(Stored data)
----

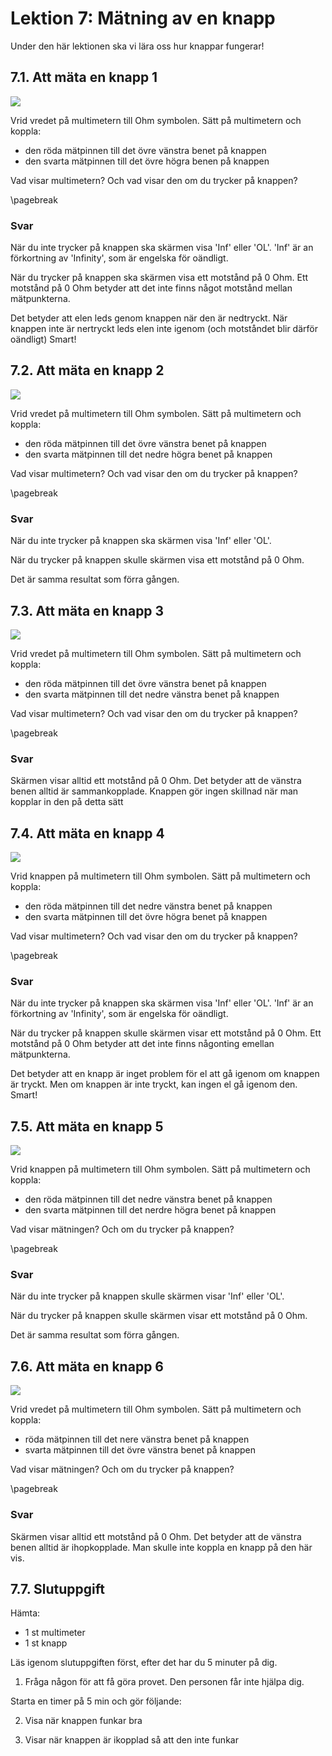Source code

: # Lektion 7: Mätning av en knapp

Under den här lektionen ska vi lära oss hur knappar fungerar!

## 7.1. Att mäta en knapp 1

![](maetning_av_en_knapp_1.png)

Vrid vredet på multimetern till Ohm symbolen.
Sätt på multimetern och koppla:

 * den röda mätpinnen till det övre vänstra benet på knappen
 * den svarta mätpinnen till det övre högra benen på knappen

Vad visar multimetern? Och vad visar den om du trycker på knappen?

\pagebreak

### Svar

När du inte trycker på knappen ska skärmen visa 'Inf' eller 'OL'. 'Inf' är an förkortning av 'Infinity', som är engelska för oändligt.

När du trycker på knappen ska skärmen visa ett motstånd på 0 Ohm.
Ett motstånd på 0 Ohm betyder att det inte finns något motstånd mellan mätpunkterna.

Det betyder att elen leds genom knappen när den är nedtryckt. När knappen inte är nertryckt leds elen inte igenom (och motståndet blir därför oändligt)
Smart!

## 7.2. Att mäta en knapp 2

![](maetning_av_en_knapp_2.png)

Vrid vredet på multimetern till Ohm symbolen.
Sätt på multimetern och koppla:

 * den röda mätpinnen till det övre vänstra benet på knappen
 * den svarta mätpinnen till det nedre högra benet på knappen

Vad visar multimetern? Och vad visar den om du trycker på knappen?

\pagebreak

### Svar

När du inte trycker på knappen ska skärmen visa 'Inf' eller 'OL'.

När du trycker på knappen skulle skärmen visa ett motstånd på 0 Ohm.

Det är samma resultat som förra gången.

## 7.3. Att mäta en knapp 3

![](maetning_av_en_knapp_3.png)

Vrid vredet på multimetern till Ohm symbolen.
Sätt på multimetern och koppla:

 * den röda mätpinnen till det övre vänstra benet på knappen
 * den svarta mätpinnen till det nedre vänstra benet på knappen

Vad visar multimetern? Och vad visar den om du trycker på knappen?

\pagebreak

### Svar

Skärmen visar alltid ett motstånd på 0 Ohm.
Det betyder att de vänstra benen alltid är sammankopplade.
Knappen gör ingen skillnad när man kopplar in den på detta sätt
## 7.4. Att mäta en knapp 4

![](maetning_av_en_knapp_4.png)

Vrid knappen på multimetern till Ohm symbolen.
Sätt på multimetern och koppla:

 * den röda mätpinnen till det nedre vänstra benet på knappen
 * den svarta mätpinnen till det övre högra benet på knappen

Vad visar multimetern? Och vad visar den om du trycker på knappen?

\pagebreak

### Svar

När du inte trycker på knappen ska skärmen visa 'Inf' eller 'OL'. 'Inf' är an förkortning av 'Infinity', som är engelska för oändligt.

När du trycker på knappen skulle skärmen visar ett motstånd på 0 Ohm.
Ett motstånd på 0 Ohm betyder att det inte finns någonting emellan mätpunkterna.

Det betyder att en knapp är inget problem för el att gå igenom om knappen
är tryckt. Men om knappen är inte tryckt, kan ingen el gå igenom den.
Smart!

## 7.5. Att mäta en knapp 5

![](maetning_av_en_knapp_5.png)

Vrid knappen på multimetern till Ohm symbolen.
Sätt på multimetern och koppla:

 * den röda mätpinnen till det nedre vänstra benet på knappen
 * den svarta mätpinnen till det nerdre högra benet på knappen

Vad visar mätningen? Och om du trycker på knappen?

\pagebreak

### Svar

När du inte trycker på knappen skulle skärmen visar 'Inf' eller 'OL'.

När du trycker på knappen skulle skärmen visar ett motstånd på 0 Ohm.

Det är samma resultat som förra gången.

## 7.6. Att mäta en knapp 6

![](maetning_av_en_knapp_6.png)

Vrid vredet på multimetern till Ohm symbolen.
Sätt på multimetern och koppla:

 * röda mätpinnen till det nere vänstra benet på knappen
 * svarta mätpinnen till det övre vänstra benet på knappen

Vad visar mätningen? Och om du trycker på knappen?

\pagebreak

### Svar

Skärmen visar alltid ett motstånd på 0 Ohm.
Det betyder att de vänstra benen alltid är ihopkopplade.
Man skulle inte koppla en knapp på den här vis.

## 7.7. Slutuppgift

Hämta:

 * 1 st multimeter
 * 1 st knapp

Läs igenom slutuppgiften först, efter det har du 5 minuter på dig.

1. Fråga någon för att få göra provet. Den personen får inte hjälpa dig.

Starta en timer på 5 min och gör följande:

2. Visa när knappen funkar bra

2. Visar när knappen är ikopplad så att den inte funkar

----

#### [Task details]
In the records above, find the line containing "nere vänstra benet på knappen"; please retype it and every line after it through the last line, exactly and with nothing else.

#### [Result]
 * röda mätpinnen till det nere vänstra benet på knappen
 * svarta mätpinnen till det övre vänstra benet på knappen

Vad visar mätningen? Och om du trycker på knappen?

\pagebreak

### Svar

Skärmen visar alltid ett motstånd på 0 Ohm.
Det betyder att de vänstra benen alltid är ihopkopplade.
Man skulle inte koppla en knapp på den här vis.

## 7.7. Slutuppgift

Hämta:

 * 1 st multimeter
 * 1 st knapp

Läs igenom slutuppgiften först, efter det har du 5 minuter på dig.

1. Fråga någon för att få göra provet. Den personen får inte hjälpa dig.

Starta en timer på 5 min och gör följande:

2. Visa när knappen funkar bra

2. Visar när knappen är ikopplad så att den inte funkar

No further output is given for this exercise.